Nigeria’s rising debt profile came under fresh scrutiny, as the Federal Government ramped-up domestic borrowing to ₦8.1 trillion in the first quarter of 2026, marking a 7.4% increase from ₦7.5 trillion recorded in the same period last year.

Data from the Central Bank of Nigeria (CBNM and the Debt Management Office (DMO) show that the increase was largely driven by higher issuances of FGN Bonds and Savings Bonds, even as borrowing through Treasury Bills declined.

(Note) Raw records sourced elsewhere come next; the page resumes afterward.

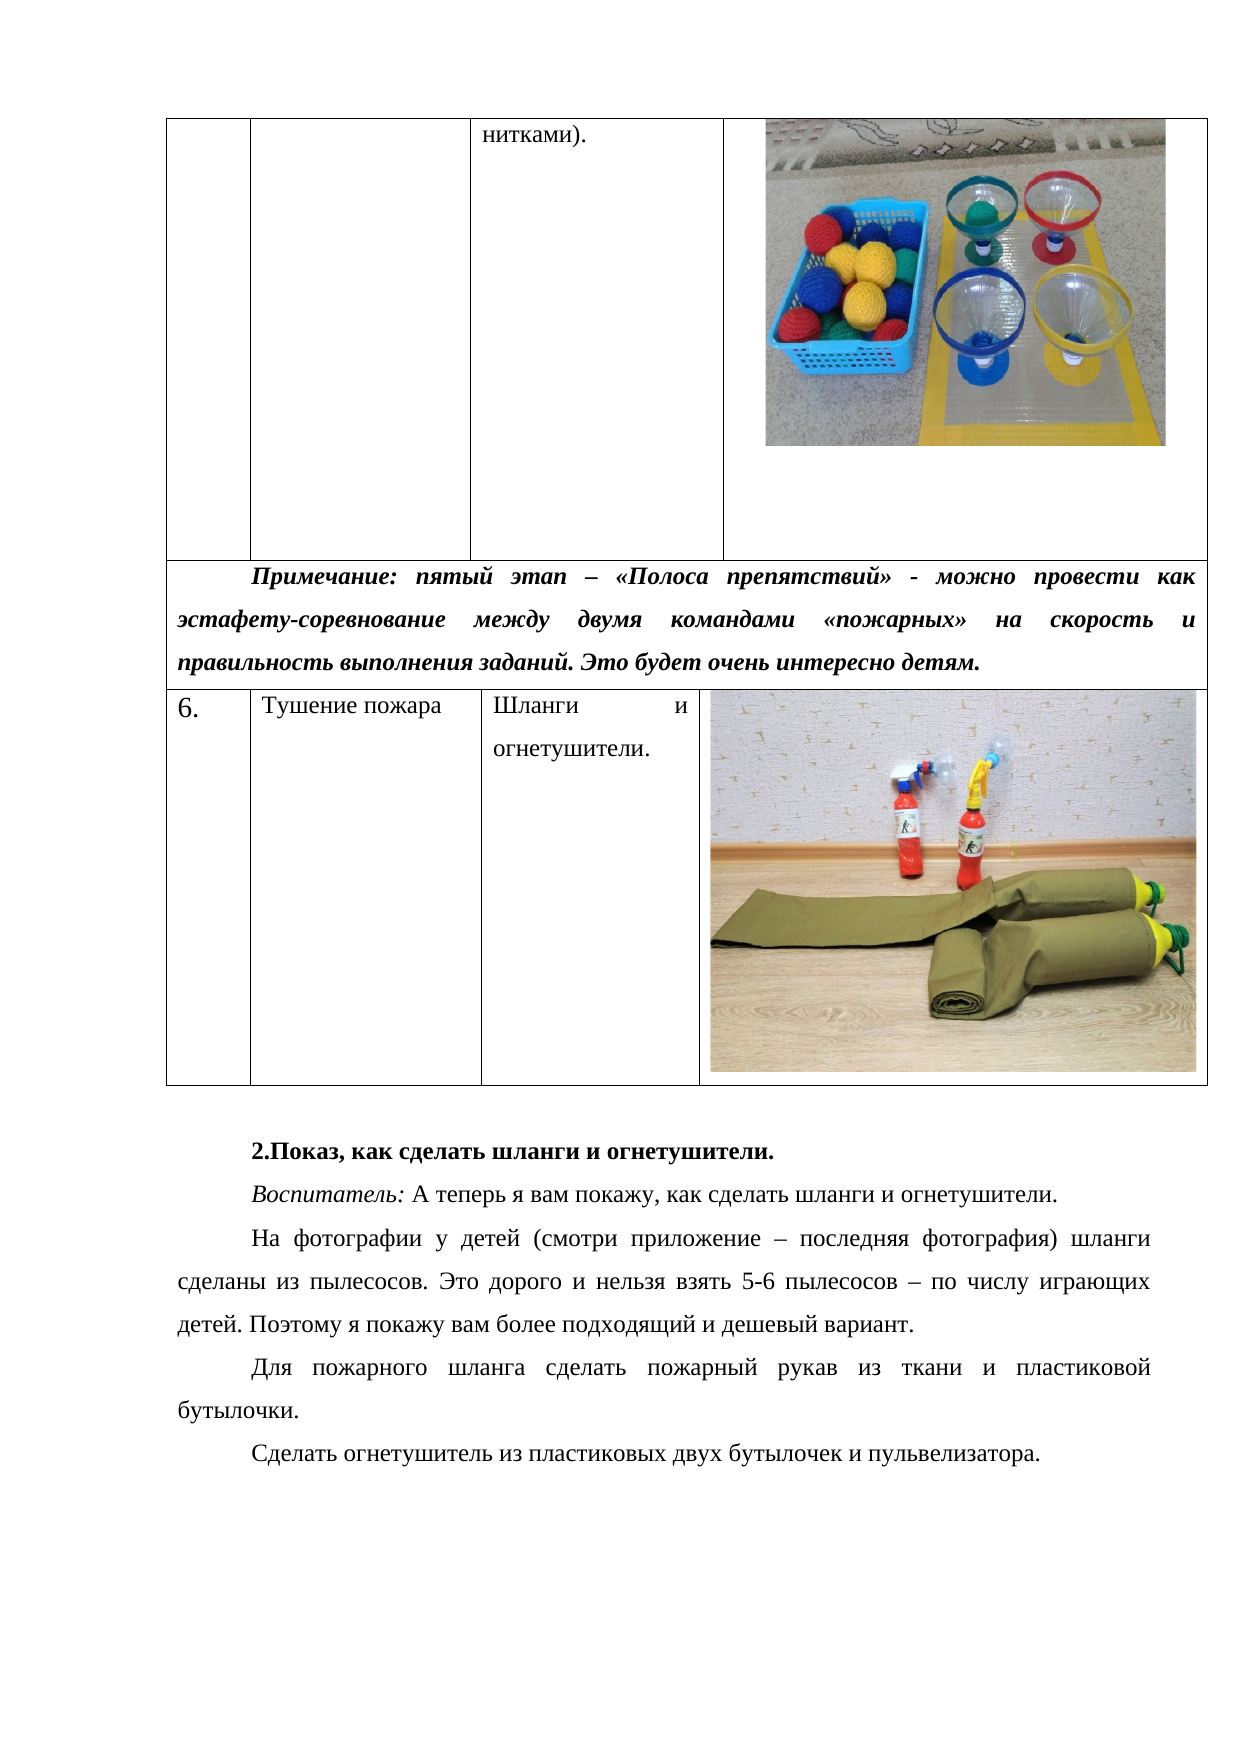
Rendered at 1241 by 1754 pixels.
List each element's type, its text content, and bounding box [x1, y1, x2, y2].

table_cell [471, 119, 723, 560]
table_cell [724, 119, 1207, 560]
text Сделать огнетушитель из пластиковых двух бутылочек и пульвелизатора. [177, 1438, 1152, 1467]
picture [710, 690, 1197, 1072]
table_cell [700, 690, 1207, 1085]
table_cell Примечание: пятый этап – «Полоса препятствий» - можно провести как эстафету-соревнование между двумя командами «пожарных» на скорость и правильность выполнения заданий. Это будет очень интересно детям. [167, 561, 1207, 689]
table_cell Шланги и огнетушители. [482, 690, 699, 1085]
table_cell Тушение пожара [251, 690, 481, 1085]
text На фотографии у детей (смотри приложение – последняя фотография) шланги сделаны из пылесосов. Это дорого и нельзя взять 5-6 пылесосов – по числу играющих детей. Поэтому я покажу вам более подходящий и дешевый вариант. [177, 1223, 1152, 1338]
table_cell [251, 119, 470, 560]
picture [765, 119, 1166, 446]
table_cell 5. [167, 119, 250, 560]
text 2.Показ, как сделать шланги и огнетушители. [177, 1136, 1152, 1165]
text Для пожарного шланга сделать пожарный рукав из ткани и пластиковой бутылочки. [177, 1352, 1152, 1424]
text Воспитатель: А теперь я вам покажу, как сделать шланги и огнетушители. [177, 1179, 1152, 1208]
table_cell 6. [167, 690, 250, 1085]
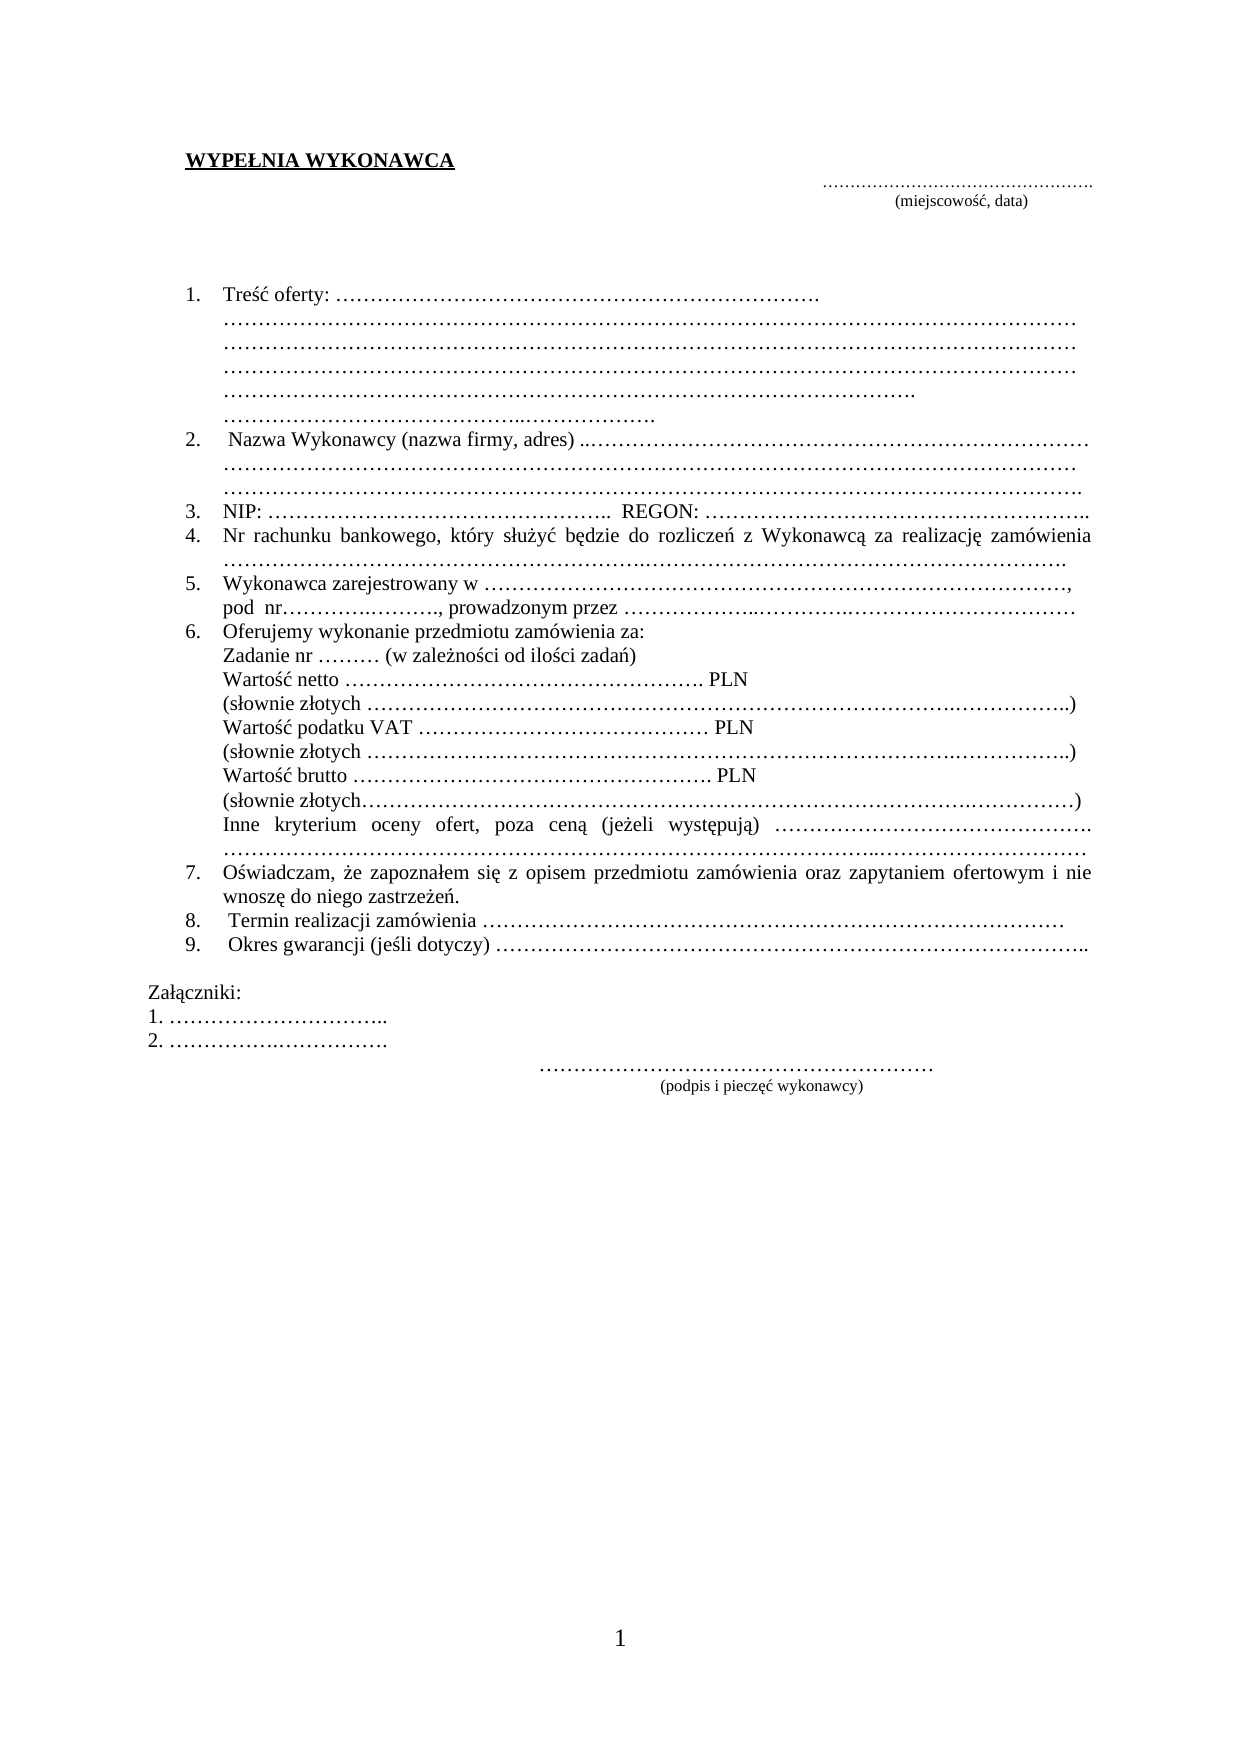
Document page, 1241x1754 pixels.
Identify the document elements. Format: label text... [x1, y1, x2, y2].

text (słownie złotych ………………………………………………………………………….……………..) [223, 691, 1093, 715]
list Nazwa Wykonawcy (nazwa firmy, adres) ..……………………………………………………………… [185, 427, 1093, 451]
text Zadanie nr ……… (w zależności od ilości zadań) [223, 643, 1093, 667]
text Wartość brutto ……………………………………………. PLN [223, 763, 1093, 787]
text (miejscowość, data) [811, 191, 1093, 210]
text Wartość podatku VAT …………………………………… PLN [223, 715, 1093, 739]
text 2. …………….……………. [148, 1028, 1093, 1052]
text Wartość netto ……………………………………………. PLN [223, 667, 1093, 691]
text 1. ………………………….. [148, 1004, 1093, 1028]
list Wykonawca zarejestrowany w …………………………………………………………………………, pod nr………….………., prowadzonym przez ………………..………….…………………………… [185, 571, 1093, 619]
text Załączniki: [148, 980, 1093, 1004]
text …………………………………………………………………………………………………………………………………………………………………………………………………………………………. [223, 451, 1093, 499]
text (podpis i pieczęć wykonawcy) [148, 1076, 1093, 1095]
list Termin realizacji zamówienia ………………………………………………………………………… [185, 908, 1093, 932]
text ………………………………………………… [148, 1052, 1093, 1076]
text WYPEŁNIA WYKONAWCA [185, 148, 1093, 172]
list Treść oferty: …………………………………………………………….……………………………………………………………………………………………………………………………………………………………………………………………………………………………………………………………………………………………………………………………………………………………………………………………………………………………….……………………………………..………………. [185, 282, 1093, 427]
list Oświadczam, że zapoznałem się z opisem przedmiotu zamówienia oraz zapytaniem ofertowym i nie wnoszę do niego zastrzeżeń. [185, 860, 1093, 908]
list Oferujemy wykonanie przedmiotu zamówienia za: [185, 619, 1093, 643]
list Nr rachunku bankowego, który służyć będzie do rozliczeń z Wykonawcą za realizację zamówienia …………………………………………………….……………………………………………………. [185, 523, 1093, 571]
text (słownie złotych…………………………………………………………………………….……………) [223, 787, 1093, 812]
list Okres gwarancji (jeśli dotyczy) ………………………………………………………………………….. [185, 932, 1093, 956]
text Inne kryterium oceny ofert, poza ceną (jeżeli występują) ………………………………………. …………………………………………………………………………………..………………………… [223, 812, 1093, 860]
text …………………………………………. [185, 172, 1093, 191]
list NIP: ………………………………………….. REGON: ……………………………………………….. [185, 499, 1093, 523]
text (słownie złotych ………………………………………………………………………….……………..) [223, 739, 1093, 763]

Analysts say the trend reflects persistent revenue shortfalls and weak fiscal discipline, warning that the government may be relying too heavily on borrowing to meet its obligations. They are urging authorities to boost revenue collection, reduce wasteful spending, and strengthen anti-corruption measures.
Under the 2026 budget, the government plans to borrow ₦29.2 trillion to bridge the gap between projected revenue of ₦68.32 trillion and expenditure of ₦36.87 trillion. However, with ₦8.1 trillion already borrowed domestically in Q1 and an additional $6 billion external loan recently approved, there are growing concerns that the borrowing target may be exceeded again this year.
Nigeria’s total debt stock, which stood at ₦153.29 trillion as of Q3 2025, is expected to rise further—raising fears about long-term sustainability and increasing debt servicing costs.

The World Bank has warned that the country’s mounting debt-service burden is significantly limiting its ability to invest in critical infrastructure.
The report also highlighted weak project execution, noting that only 24% of the 2025 capital budget allocated to ministries, departments, and agencies (MDAs) was actually implemented—reducing the impact of public spending on economic growth.
Experts attribute the borrowing surge to multiple factors, including underperformance in oil revenue, expansion of the 2026 budget, and structural inefficiencies in revenue generation. Some analysts also point out that a large share of new borrowing is now being used to service existing debt, raising concerns about a potential debt trap.
While rising oil prices and ongoing tax reforms offer some optimism, experts stress that stronger fiscal discipline and efficient allocation of resources are essential to stabilise Nigeria’s finances.